▸ **Aim of the exercise**:
Here is the task for the records below: repeat exactly the lines from the one with "focal_35mm: 75" to the one with "f_number: 6.3", both included, and nothing else.

▸ **Intrinsic camera parameters**:

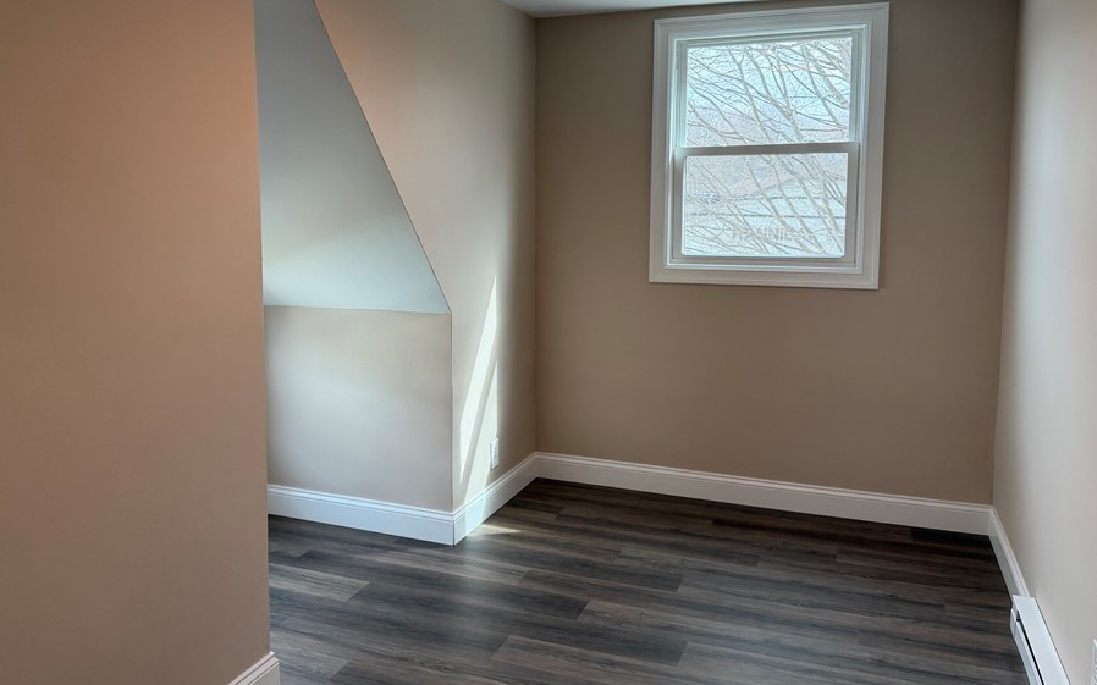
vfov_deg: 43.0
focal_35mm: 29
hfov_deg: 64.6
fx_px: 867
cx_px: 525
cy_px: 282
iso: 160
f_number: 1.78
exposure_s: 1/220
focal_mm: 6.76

...

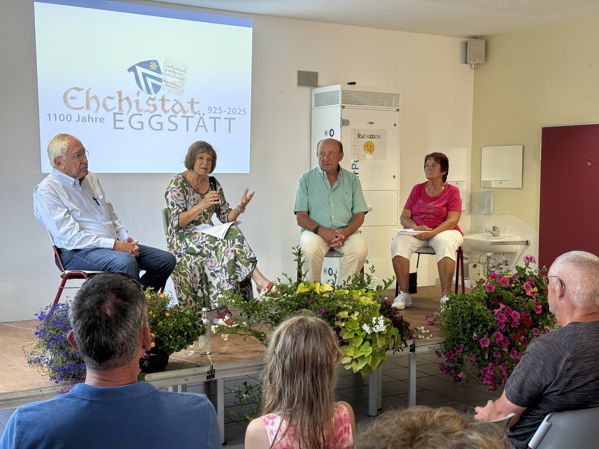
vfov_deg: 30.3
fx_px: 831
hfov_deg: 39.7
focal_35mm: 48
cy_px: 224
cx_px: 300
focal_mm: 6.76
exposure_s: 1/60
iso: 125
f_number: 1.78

---

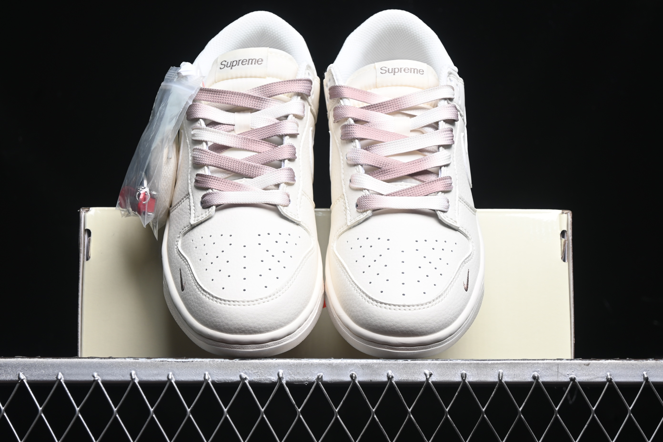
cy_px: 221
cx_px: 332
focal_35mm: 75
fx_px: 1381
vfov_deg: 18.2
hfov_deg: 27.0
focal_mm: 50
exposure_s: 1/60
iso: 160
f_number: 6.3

▸ **Task solution**:
focal_35mm: 75
fx_px: 1381
vfov_deg: 18.2
hfov_deg: 27.0
focal_mm: 50
exposure_s: 1/60
iso: 160
f_number: 6.3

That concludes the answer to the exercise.